Top of Extract

[SciPy-dev] Summer of Code proposal: Support Vector Machines

Albert Strasheim fullung at gmail.com
Mon May 8 09:51:44 EDT 2006


Hello all

> -----Original Message-----
> From: scipy-dev-bounces at scipy.net [mailto:scipy-dev-bounces at scipy.net] On
> Behalf Of Gennan Chen
> Sent: 08 May 2006 15:32
> To: SciPy Developers List
> Subject: Re: [SciPy-dev] Summer of Code proposal: Support Vector Machines
> 
> Albert,
> 
> When are you going to add libsvm in Scipy? Some of my stuff need hat.
> BTW, ctypes vs DIY. Any speed issue there?? I

I'm hoping to add everything as part of this SoC project.

If you're eager to get going you can try my code here:

http://students.ee.sun.ac.za/~albert/pylibsvm

If you're doing sparse problems, it should just work like the old libsvm
Python wrappers, although I haven't tested this extensively. You want to
look at SparseProblem in problem.py and the tests at the end.

If you have dense data that isn't too big, i.e. you can afford to have a
copy of it in memory in the libsvm svm_node format, look at ArrayProblem.

If you can't afford a copy, you can put your data in an array with
dtype=svm_node_dtype and use SvmNodeArrayProblem, or put all your data in
multiple arrays or lists and use SvmNodeListProblem. If you need to do this,
let me know, and I'll write up some docs on how this works exactly (or look
at the tests). The reason this hasn't been extensively documented yet is
that I only finished this code yesterday. (The code checks that your
matrices are in the right format, so that should help you if you want to
explore this option.)

As for ctypes vs DIY: before trying ctypes, I spent a week try to wrap
libsvm with SWIG. After that experience, I wouldn't recommend this approach
for wrapping C code that has to work nicely with NumPy arrays to anyone.

The beauty of wrapping with ctypes is that there is no C code involved (if
you do things right). Sure, you can still make things segfault, but most of
the time it just works brilliantly. To give you an idea, from reading the
ctypes tutorial to having a completely wrapped libsvm (about 10 functions,
lots of pointers, a few intricate structs), took me 4 hours while I took me
another few hours to figure out all the goodies that you'll see on the
ctypes page on the SciPy wiki:

http://www.scipy.org/Cookbook/Ctypes

If anybody wants to mentor this project, please let me know.

Bottom of Extract
Top of Dataset content

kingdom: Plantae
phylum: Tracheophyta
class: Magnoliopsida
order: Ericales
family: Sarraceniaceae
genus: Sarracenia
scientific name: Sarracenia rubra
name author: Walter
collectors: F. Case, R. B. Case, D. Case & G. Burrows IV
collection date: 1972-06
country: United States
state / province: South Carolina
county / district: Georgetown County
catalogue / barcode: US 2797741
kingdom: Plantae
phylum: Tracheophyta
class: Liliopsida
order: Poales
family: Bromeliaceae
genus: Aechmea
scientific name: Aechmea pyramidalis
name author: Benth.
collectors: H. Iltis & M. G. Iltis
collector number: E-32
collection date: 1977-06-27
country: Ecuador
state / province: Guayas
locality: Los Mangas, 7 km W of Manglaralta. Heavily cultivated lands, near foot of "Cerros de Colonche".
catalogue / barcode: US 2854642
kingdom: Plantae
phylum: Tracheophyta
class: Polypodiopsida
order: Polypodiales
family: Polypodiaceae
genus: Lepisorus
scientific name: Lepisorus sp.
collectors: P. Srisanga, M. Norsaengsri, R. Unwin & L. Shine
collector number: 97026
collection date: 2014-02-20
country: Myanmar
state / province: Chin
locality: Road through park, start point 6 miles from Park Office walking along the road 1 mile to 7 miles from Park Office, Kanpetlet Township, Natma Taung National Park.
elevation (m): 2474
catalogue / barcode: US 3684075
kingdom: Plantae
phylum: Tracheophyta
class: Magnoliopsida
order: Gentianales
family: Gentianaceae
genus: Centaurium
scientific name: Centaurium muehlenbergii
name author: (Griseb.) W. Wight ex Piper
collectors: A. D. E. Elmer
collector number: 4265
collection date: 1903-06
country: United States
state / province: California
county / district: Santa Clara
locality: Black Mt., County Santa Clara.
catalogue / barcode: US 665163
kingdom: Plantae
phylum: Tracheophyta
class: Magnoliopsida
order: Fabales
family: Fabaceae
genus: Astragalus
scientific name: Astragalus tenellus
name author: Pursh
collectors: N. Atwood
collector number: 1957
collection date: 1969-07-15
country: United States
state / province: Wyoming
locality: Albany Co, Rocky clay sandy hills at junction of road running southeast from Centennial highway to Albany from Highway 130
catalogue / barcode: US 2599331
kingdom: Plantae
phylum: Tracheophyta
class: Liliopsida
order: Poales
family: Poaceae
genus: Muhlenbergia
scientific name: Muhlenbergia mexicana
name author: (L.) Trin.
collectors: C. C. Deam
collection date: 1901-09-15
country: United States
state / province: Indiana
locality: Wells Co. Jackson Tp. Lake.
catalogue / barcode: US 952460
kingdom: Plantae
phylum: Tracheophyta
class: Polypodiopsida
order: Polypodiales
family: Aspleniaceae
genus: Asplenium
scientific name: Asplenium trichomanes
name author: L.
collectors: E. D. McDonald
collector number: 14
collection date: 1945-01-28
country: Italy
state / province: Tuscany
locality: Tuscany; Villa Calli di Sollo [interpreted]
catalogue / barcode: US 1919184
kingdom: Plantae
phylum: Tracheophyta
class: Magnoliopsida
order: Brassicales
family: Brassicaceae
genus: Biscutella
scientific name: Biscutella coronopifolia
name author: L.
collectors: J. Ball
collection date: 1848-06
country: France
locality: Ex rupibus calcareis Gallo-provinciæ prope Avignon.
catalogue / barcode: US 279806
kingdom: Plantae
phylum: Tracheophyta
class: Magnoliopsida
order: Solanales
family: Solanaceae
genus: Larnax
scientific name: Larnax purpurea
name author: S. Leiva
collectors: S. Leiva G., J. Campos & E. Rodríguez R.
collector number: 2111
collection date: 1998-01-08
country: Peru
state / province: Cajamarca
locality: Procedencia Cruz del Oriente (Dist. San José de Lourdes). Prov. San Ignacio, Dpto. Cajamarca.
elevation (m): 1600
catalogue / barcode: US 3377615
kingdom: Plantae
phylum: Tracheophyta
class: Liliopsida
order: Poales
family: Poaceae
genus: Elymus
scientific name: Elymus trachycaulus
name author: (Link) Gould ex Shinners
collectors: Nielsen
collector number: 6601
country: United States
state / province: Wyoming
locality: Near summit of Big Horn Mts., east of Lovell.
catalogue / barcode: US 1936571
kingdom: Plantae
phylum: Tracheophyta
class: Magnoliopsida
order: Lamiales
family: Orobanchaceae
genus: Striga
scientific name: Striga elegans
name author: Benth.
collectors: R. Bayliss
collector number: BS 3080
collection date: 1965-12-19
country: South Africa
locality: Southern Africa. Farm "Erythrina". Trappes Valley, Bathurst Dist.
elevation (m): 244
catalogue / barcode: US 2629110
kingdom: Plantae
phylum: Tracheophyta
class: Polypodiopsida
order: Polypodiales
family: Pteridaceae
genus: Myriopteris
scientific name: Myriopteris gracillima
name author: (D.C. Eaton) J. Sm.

Bottom of Dataset content

*Tasks:*
a: Answer these about the libsvm email, each on its own line:
(i) At what address can the code be tried?
(ii) What did the writer spend a week trying to wrap libsvm with before turning to ctypes?
(iii) How long did it take to go from reading the ctypes tutorial to a completely wrapped libsvm?
b: Please quote the stretch of the email from "If you're doing" through "at the end.".
The saved material is separate from the email.

*Completed exercise:*
a:
(i) http://students.ee.sun.ac.za/~albert/pylibsvm
(ii) SWIG
(iii) 4 hours

b:
If you're doing sparse problems, it should just work like the old libsvm
Python wrappers, although I haven't tested this extensively. You want to
look at SparseProblem in problem.py and the tests at the end.